Fast forward about.... 7 years and travel all over the world. I'm 13 and I live in Seoul, South Korea. It's January and I'm going to another day of school, of course faces mean everything when your 13 because all of the emotions that are pumping through your brain. Anyways, as I go to my first class I sit down and in walks a face... well not just any face, it's the face of Jennifer Richards, she half Asian, half American. Beautiful girl in my eyes, very beautiful and I always ended up looking at her eyes... idk why but I always did. Another minute later another girl walked in the room her name was Katilyn Roysden, she wasn't a very attractive young girl (least I thought at the time) she was also a tiny bit emo.
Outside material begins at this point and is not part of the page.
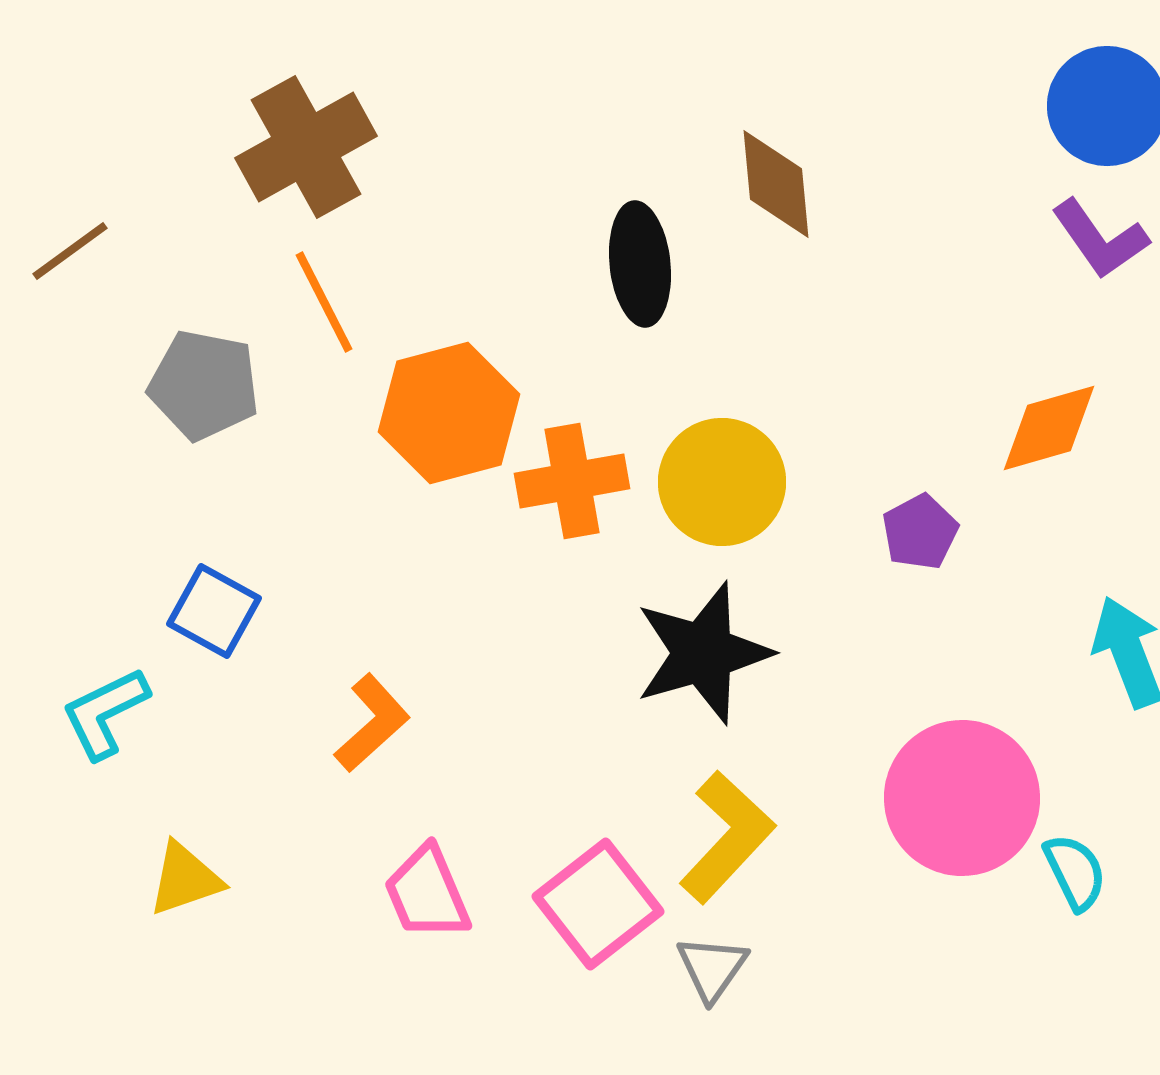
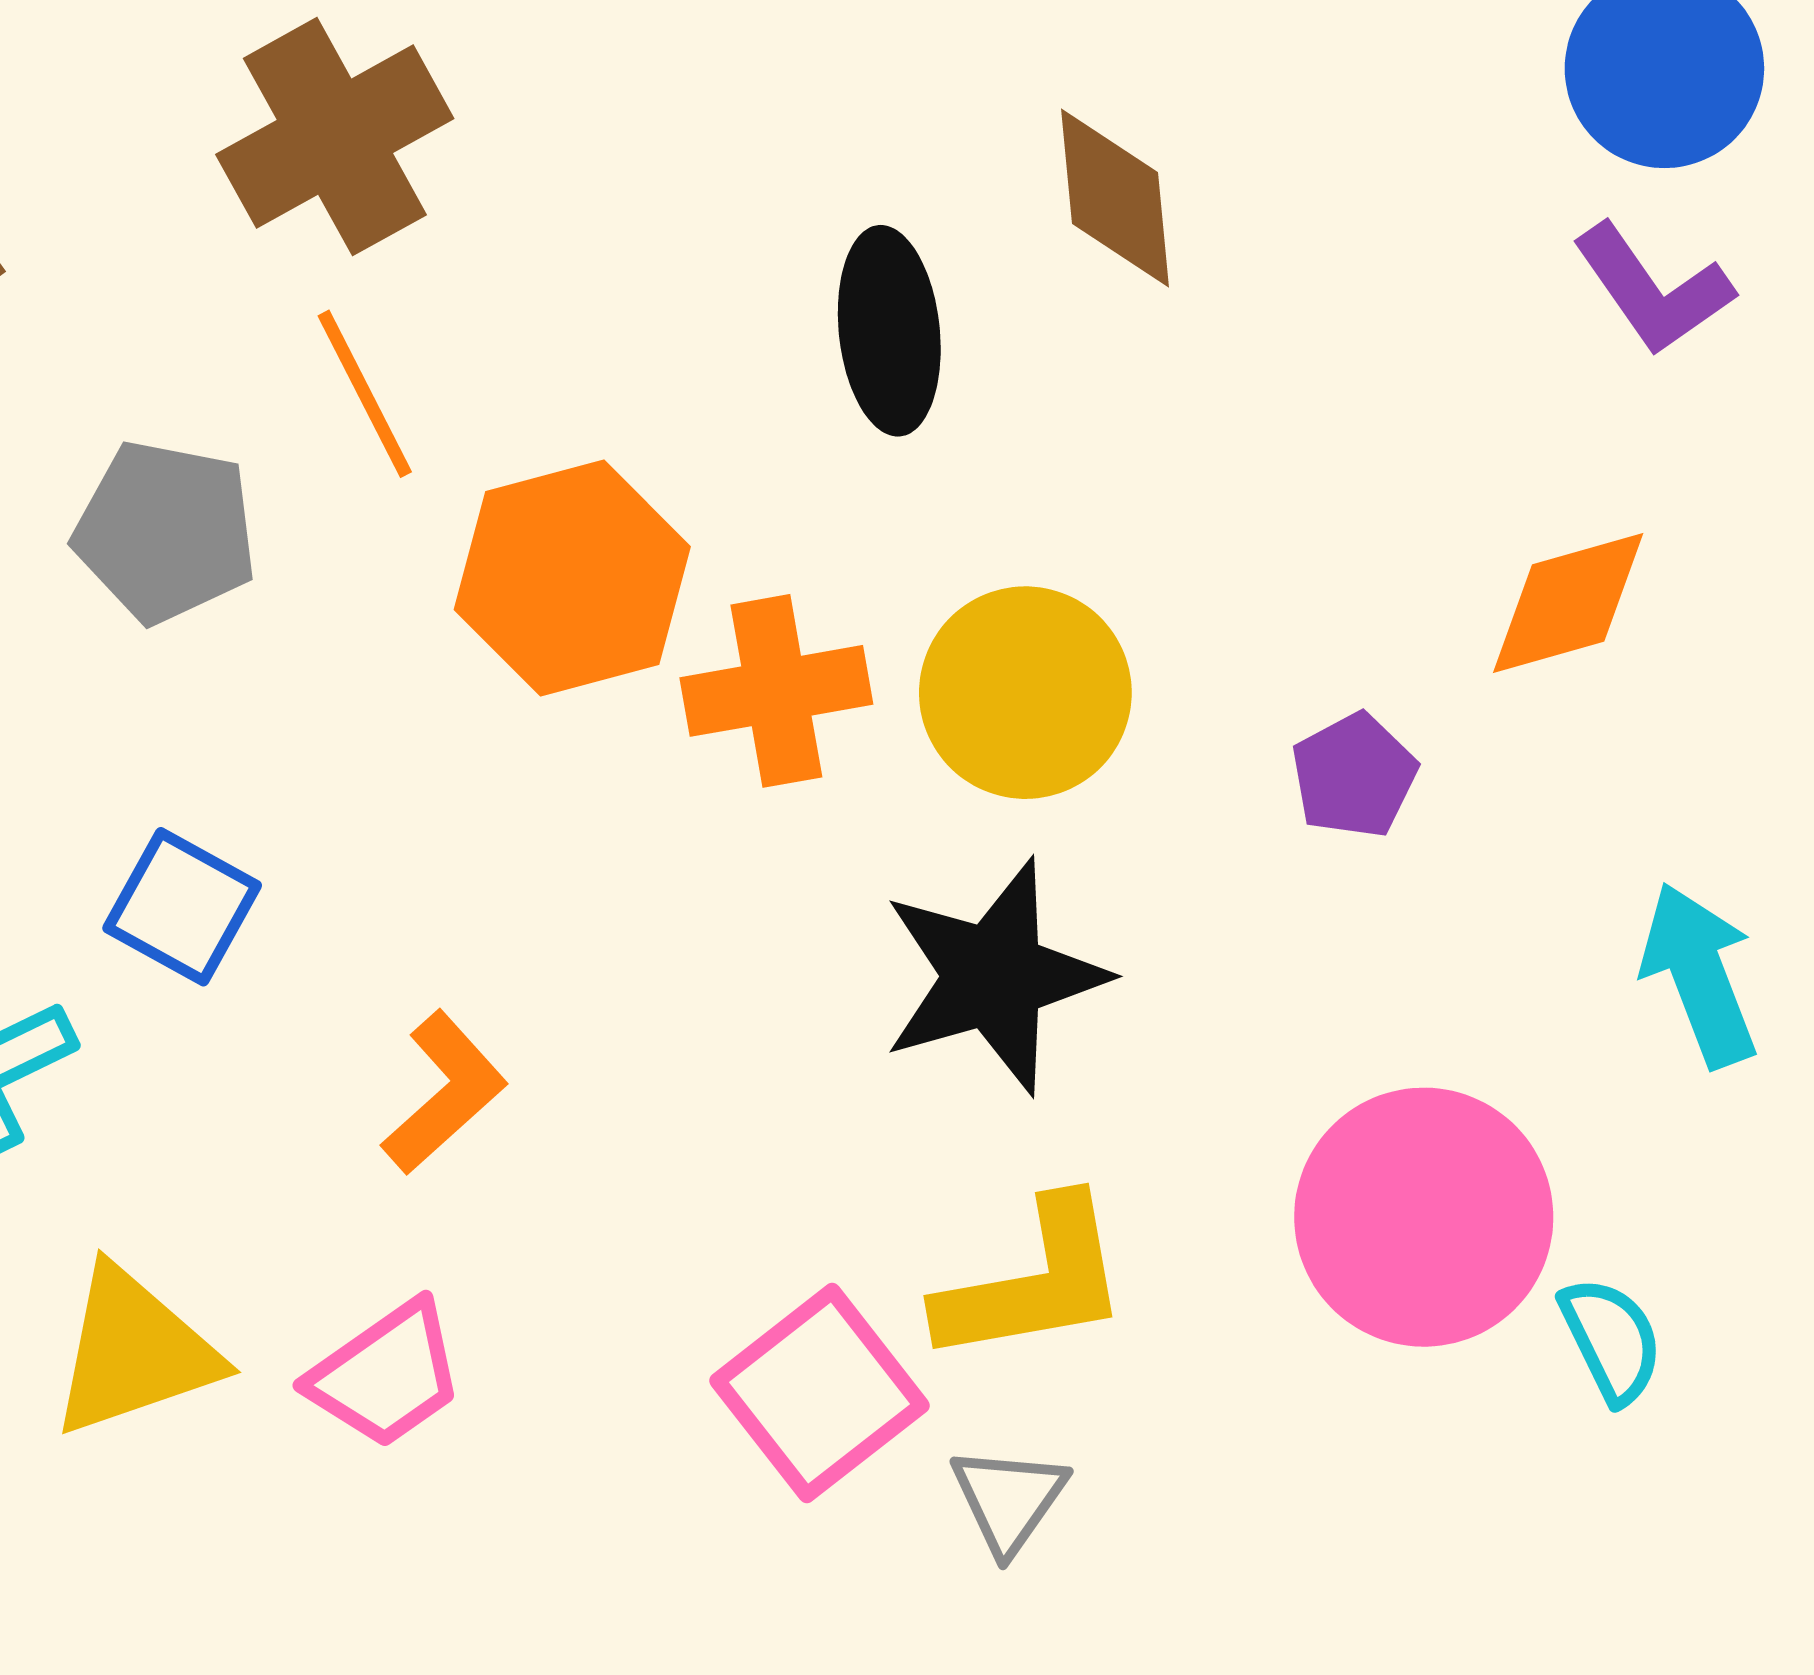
yellow L-shape: (727, 837) -> (1034, 1282), turned 37
yellow triangle: (185, 879) -> (134, 1352), size x1.4
pink trapezoid: (427, 893) -> (386, 1375), moved, turned -102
I knew Kate slightly through a tiny relationship in another class and we didn't really like each other. Then another girl walked in the room, her name was Cory (I forgot the next part in her name), now me and Cory despised each other even though we didn't say it, she was a bitter girl and very much a goth. Unbeknownst to me was the fact that she was actually a lesbian who had deep feelings for Kate. At one point I would have a very embaressing encounter with these feelings. Over the summer though I would get to know Kate and Jennifer a lot more. And I ended up developing deep feelings for Jennifer.
 
The next year in school, early on I ended up dating Kate (forsaking my deep feelings for Jennifer and deciding to try something) although I never told anyone, when I first started dating Kate, I didn't like her. But 2 weeks in and I cared for her deeply, that's why 3 months later when we finally broke up I hardened every bit of feeling in me so that I may not ever actually feel any emotion for the rest of my life. Or so that's what I appeared to feel... In truth I only felt pain as I began to face what my life really was like: My father held a deep dislike for me and decided that it was time that he actually begin to show it (He would later admit to it amongst all my suspicions), my friends all used me because I was someone who could get stuff done, my family didn't care about me, and all of those who claimed to truly care I put under a test to see if they would help me in a time of crises and every single one of them failed (I don't feel like going into detail the experiment but maybe in a later update), the girl I had actually claimed to love backstabbed me and destroyed any bit of reputation I had made for myself, it turned out to be just a taste for what was to come. I saw everything crumble and leave me standing alone, so I spent the rest of year in pure hatred, and depression (I would once again later find out that it ran in my family to have depression and constant suicidal thoughts).  But I was always there for Jennifer, always putting aside my problems in order to help her and make sure that she was ok. That summer Kate moved away, and so did Cory.  But that year I was said to of completely changed into an uncaring, unfeeling, and horrible person.